Evidence is so decisively in the Tribe’s favor of an affirmation of its federal status, that a federal judge in the Northern District of California found that the Tribe has retained its sovereign immunity despite not being on the Bureau of Indian Affairs list of officially recognized Tribes.
“My meeting with the Mayor went great. He told me that he thought the Tribe should be recognized, but told me he has a concern with gaming,” she explains to The Muwekma Times. “I’m hopeful that he will end up supporting the resolution, but I think it will pass with or without his support because we have very strong allies on the City Council.”
The Chairwoman was disappointed that the Mayor conflated the issue of Indian gaming with the issue of federal recognition, which is about acknowledging the Tribe’s continued existence.
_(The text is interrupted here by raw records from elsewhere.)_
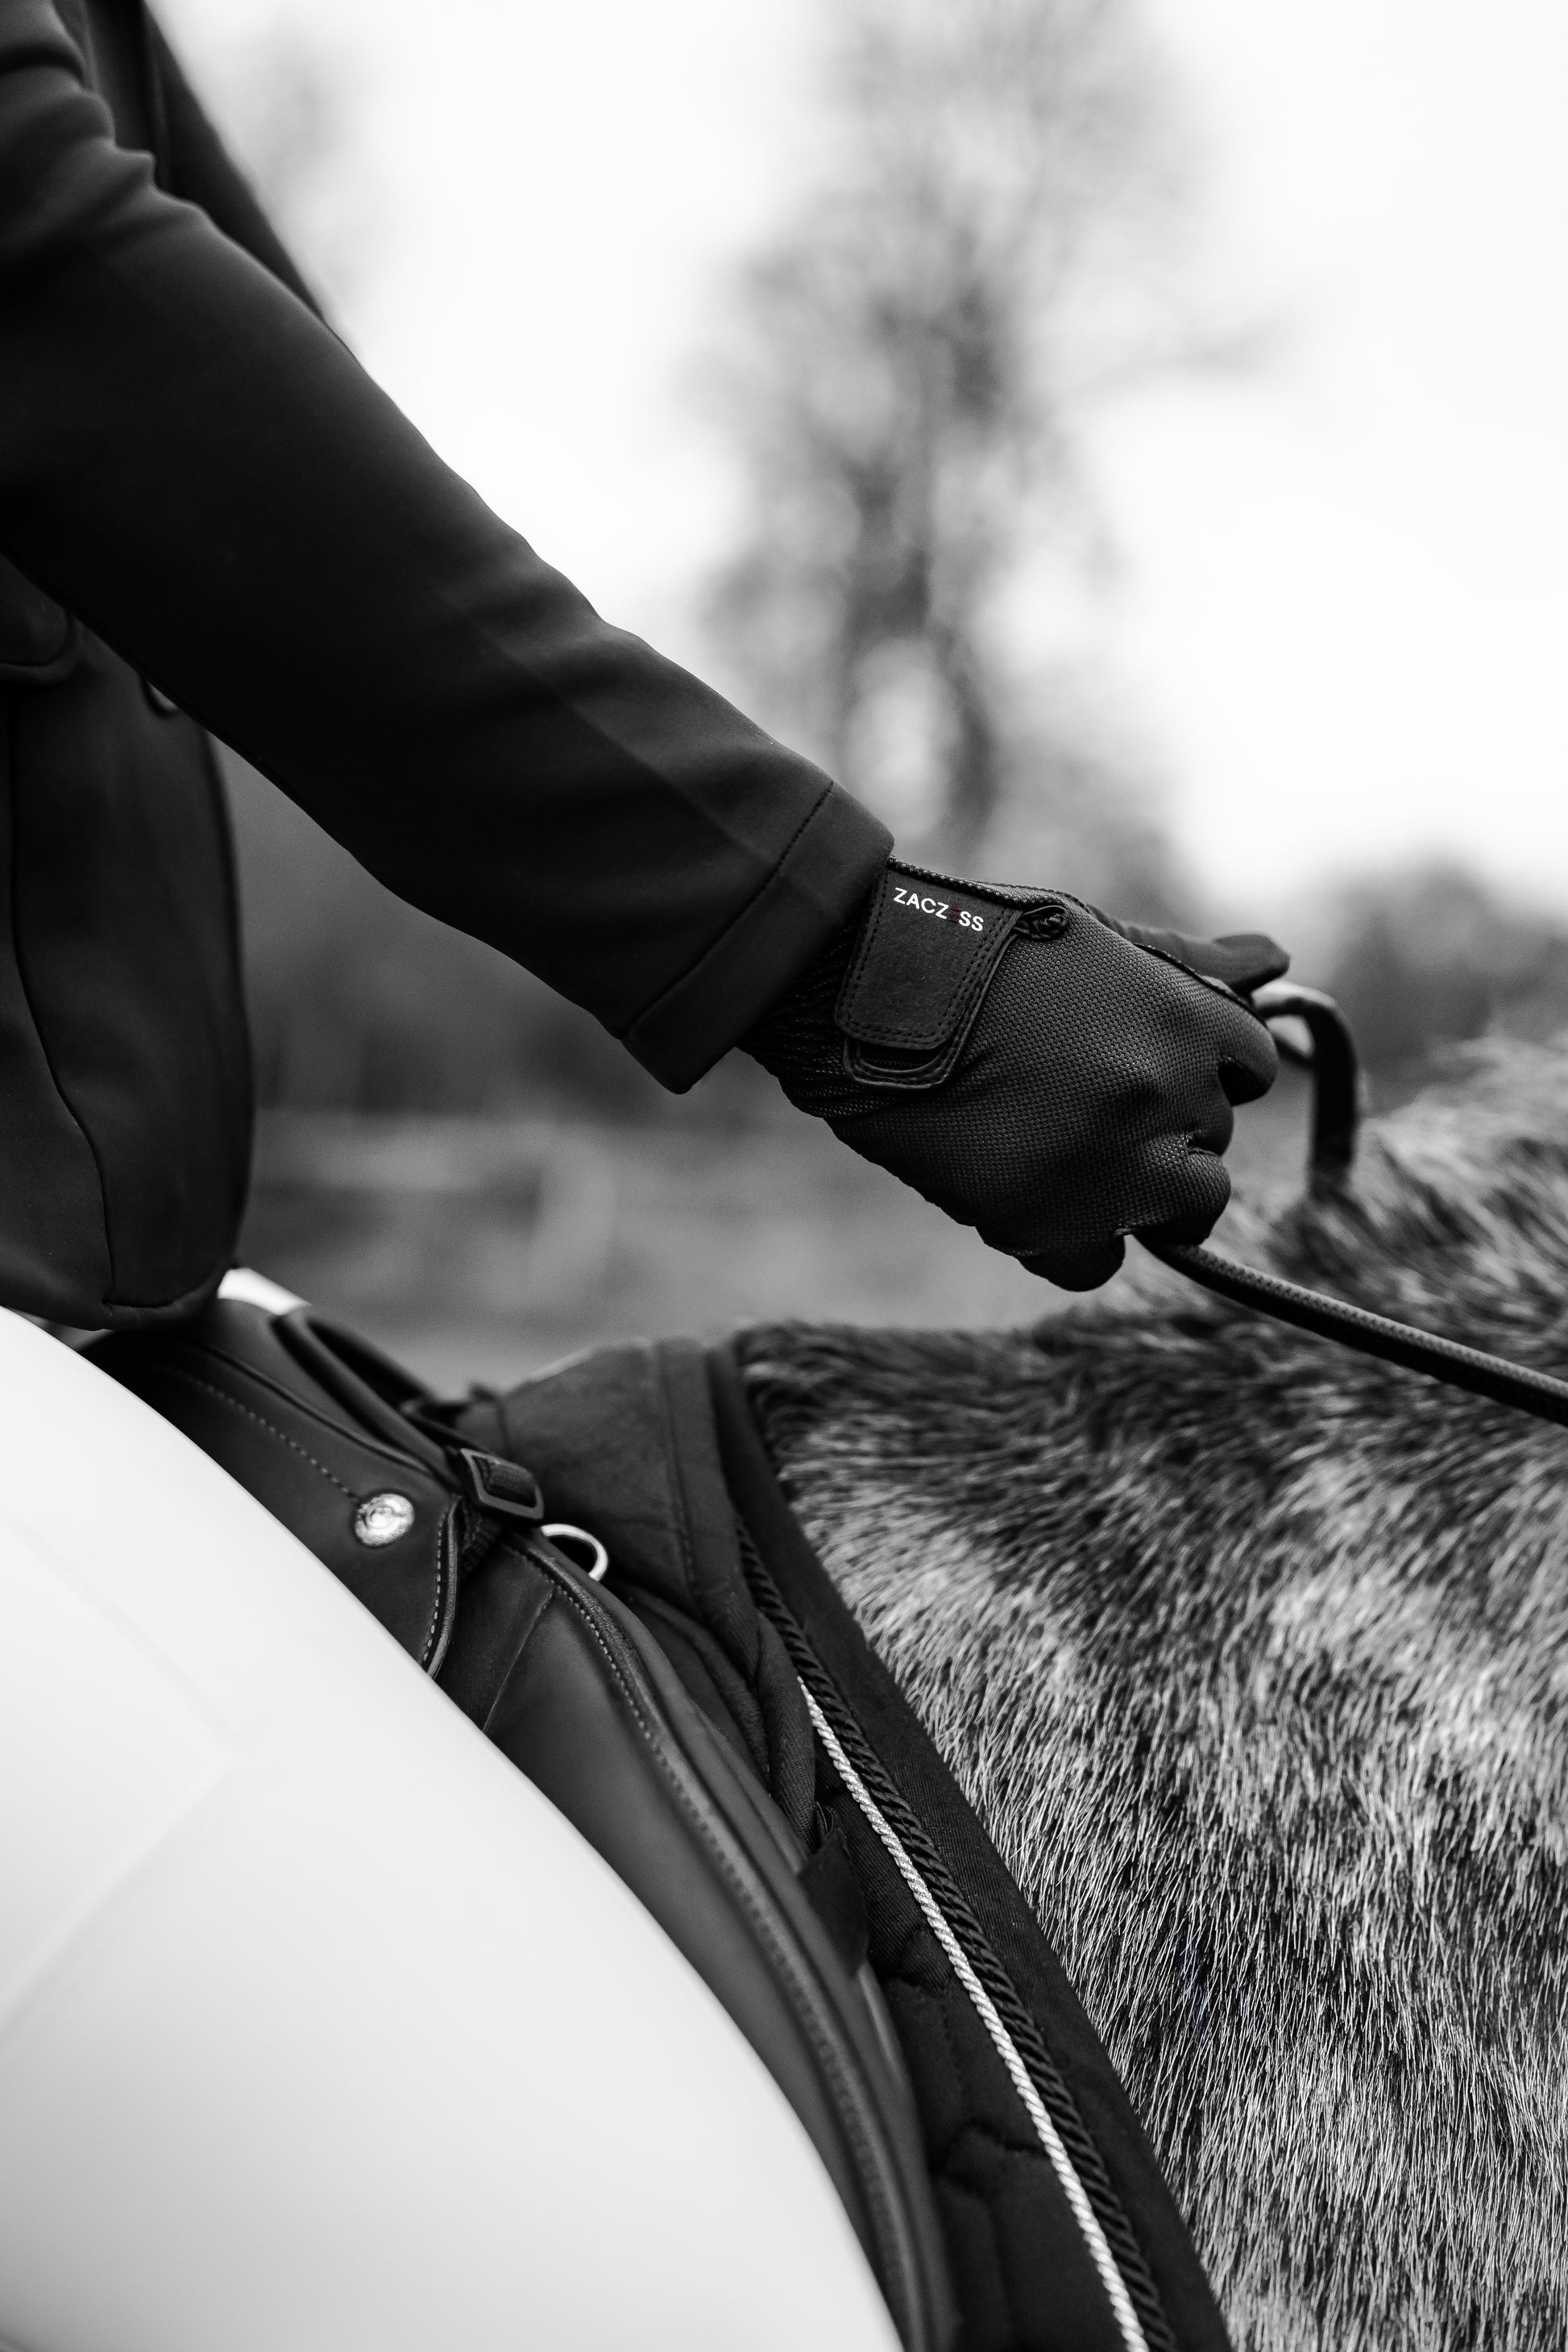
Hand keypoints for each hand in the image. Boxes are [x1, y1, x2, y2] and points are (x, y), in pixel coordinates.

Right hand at [746, 861, 1281, 1288]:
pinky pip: (1098, 1263)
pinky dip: (1070, 1240)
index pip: (1251, 1068)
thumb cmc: (972, 948)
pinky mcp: (1045, 1224)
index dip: (1203, 1071)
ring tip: (1068, 1153)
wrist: (857, 986)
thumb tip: (1271, 960)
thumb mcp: (1090, 936)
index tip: (1153, 1066)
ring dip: (1137, 1191)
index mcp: (1184, 1019)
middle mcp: (1164, 1096)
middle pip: (1213, 1143)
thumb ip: (1185, 961)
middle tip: (1085, 1102)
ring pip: (1182, 1211)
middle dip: (1165, 1129)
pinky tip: (1026, 1190)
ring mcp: (1109, 1167)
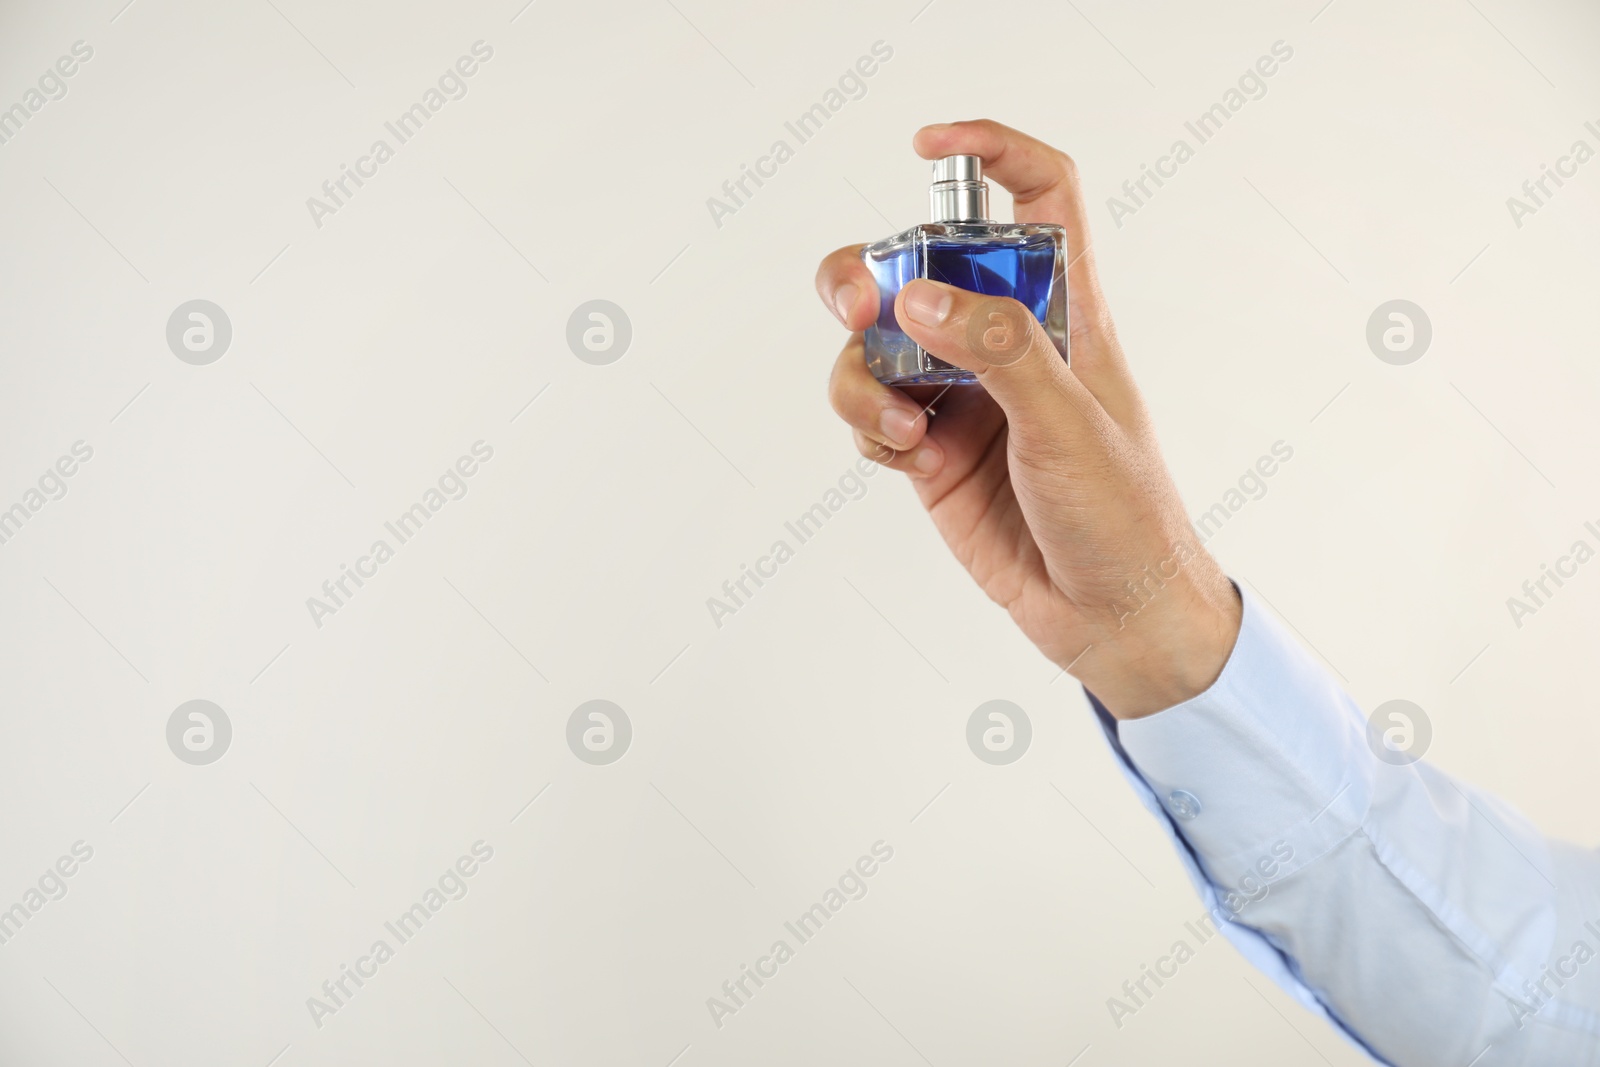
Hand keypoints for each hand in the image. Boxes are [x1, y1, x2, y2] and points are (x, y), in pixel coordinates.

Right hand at [816, 119, 1240, 718]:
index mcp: (1064, 310)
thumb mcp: (1070, 421)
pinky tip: (905, 454)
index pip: (1039, 196)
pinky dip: (868, 425)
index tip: (927, 145)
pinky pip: (870, 411)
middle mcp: (1004, 342)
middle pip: (918, 265)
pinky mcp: (931, 451)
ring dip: (862, 371)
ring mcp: (962, 396)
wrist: (1107, 613)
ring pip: (876, 344)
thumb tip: (917, 297)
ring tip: (898, 424)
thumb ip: (999, 350)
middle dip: (870, 274)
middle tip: (857, 303)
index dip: (991, 151)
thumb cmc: (1123, 512)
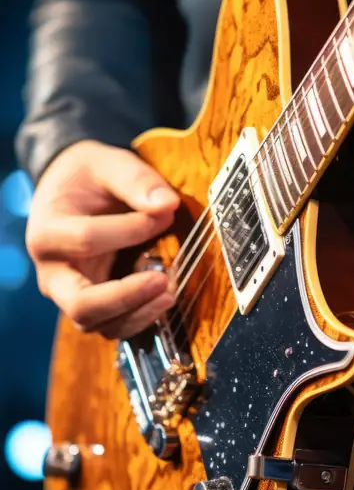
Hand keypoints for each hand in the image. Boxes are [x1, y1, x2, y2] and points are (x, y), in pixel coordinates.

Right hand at [26, 140, 179, 338]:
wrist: (72, 192)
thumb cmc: (87, 178)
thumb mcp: (107, 163)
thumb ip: (136, 179)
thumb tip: (167, 204)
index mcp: (47, 232)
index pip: (86, 239)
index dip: (130, 230)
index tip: (165, 215)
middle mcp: (52, 272)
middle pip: (80, 305)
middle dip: (125, 297)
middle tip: (163, 280)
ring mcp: (68, 294)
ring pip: (97, 324)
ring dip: (136, 314)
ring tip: (170, 292)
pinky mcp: (90, 304)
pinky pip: (111, 325)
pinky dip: (138, 318)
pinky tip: (163, 298)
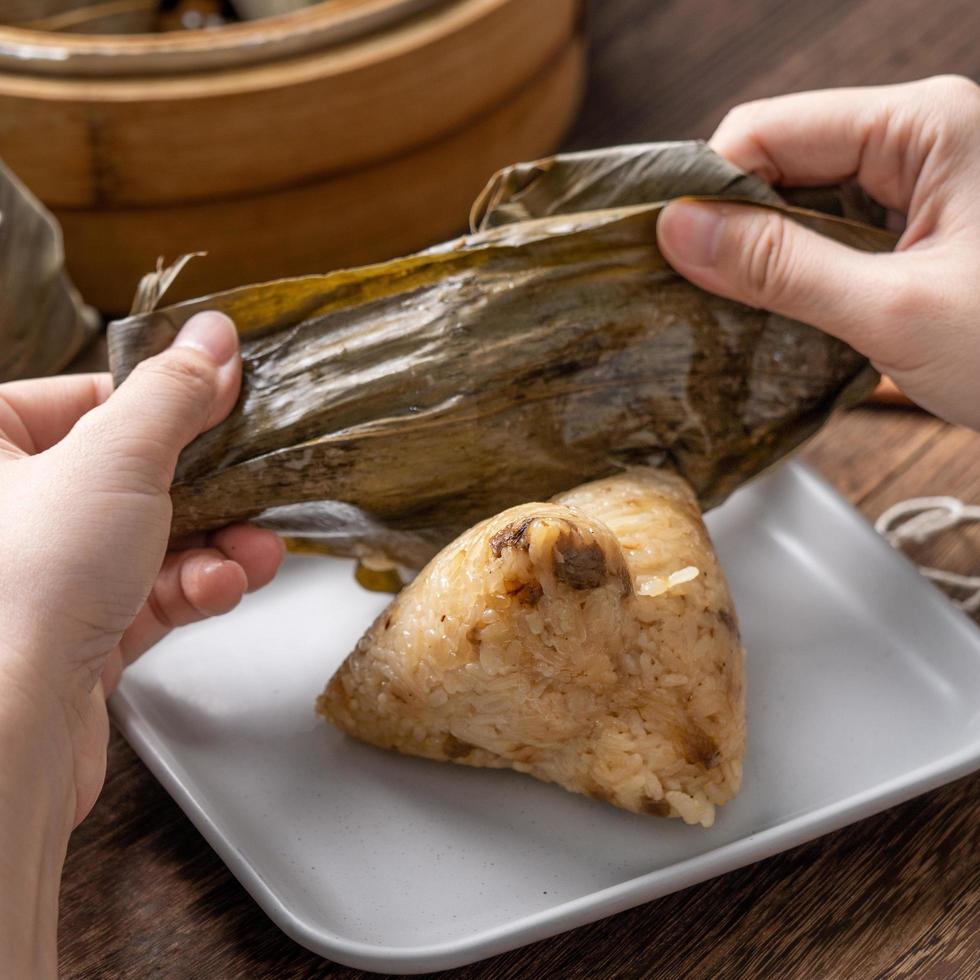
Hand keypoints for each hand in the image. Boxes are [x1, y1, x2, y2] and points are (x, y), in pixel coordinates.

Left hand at [0, 312, 282, 976]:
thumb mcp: (118, 458)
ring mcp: (42, 574)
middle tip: (258, 478)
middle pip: (133, 472)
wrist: (7, 732)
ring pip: (151, 538)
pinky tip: (221, 587)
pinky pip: (151, 592)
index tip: (227, 402)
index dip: (166, 402)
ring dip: (215, 544)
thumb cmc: (22, 589)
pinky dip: (194, 587)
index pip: (88, 398)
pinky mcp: (77, 631)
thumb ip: (172, 393)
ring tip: (254, 550)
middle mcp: (8, 509)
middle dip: (208, 487)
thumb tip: (212, 340)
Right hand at [656, 75, 979, 429]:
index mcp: (925, 125)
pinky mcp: (919, 229)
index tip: (666, 253)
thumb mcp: (893, 310)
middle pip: (781, 162)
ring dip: (763, 256)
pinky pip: (831, 235)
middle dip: (733, 226)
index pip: (769, 130)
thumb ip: (780, 267)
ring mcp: (922, 184)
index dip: (707, 189)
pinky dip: (797, 275)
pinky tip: (780, 314)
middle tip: (693, 292)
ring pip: (800, 203)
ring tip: (736, 311)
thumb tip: (676, 231)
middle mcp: (921, 139)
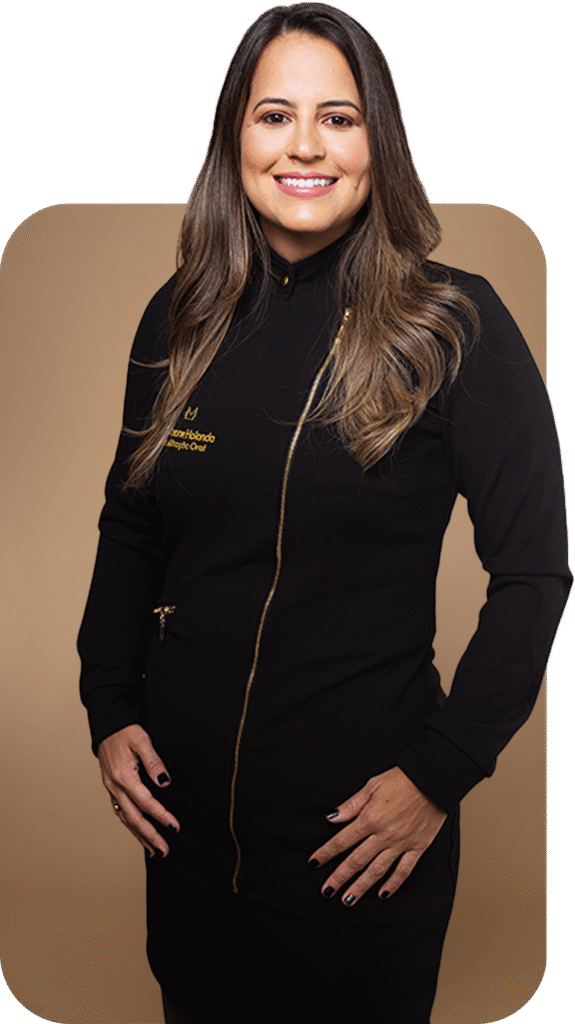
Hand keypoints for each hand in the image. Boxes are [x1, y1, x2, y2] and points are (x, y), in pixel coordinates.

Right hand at [97, 724, 179, 857]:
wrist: (107, 726)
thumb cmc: (125, 731)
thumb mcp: (142, 741)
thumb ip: (154, 762)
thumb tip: (164, 782)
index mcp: (123, 776)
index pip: (145, 802)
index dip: (160, 816)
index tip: (174, 827)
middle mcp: (115, 786)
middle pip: (134, 817)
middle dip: (150, 836)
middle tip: (164, 850)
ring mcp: (112, 789)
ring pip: (126, 818)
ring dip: (140, 836)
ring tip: (155, 850)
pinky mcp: (112, 789)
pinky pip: (122, 812)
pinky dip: (132, 825)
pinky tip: (140, 833)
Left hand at [308, 767, 446, 904]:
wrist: (433, 780)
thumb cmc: (402, 779)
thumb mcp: (371, 786)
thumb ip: (351, 805)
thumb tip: (332, 818)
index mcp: (370, 818)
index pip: (342, 841)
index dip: (326, 853)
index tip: (314, 863)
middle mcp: (384, 835)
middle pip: (356, 861)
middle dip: (339, 878)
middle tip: (327, 891)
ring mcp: (401, 843)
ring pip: (377, 871)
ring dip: (361, 887)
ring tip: (348, 900)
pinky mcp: (417, 847)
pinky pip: (403, 870)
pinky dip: (392, 884)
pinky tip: (382, 894)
“Politicians often confuse the issue of our existence with the issue of gaming,” Chairwoman Nijmeh laments. “That’s a totally different issue. Restoring our federal recognition has nothing to do with gaming, but it seems like that’s the first thing that comes to every politicians mind when we walk in the door.”
The Muwekma Ohlone Tribal Council has no plans to pursue a gaming project. The Tribe had a gaming investor in the past, which had funded federal recognition efforts under the previous administration. Typically poor and marginalized Tribes are forced to find a gaming partner to fund the expensive and onerous federal recognition process.
When Nijmeh became Chairwoman she severed ties between that gaming developer and the Tribe. The Tribe is fundraising to support the federal recognition campaign because it doesn’t want to become contractually bound or indebted to a gaming financier.
Nijmeh is a successful tech entrepreneur in the recycling space. Her companies divert more than 50 million pounds of used textiles from landfills ever year.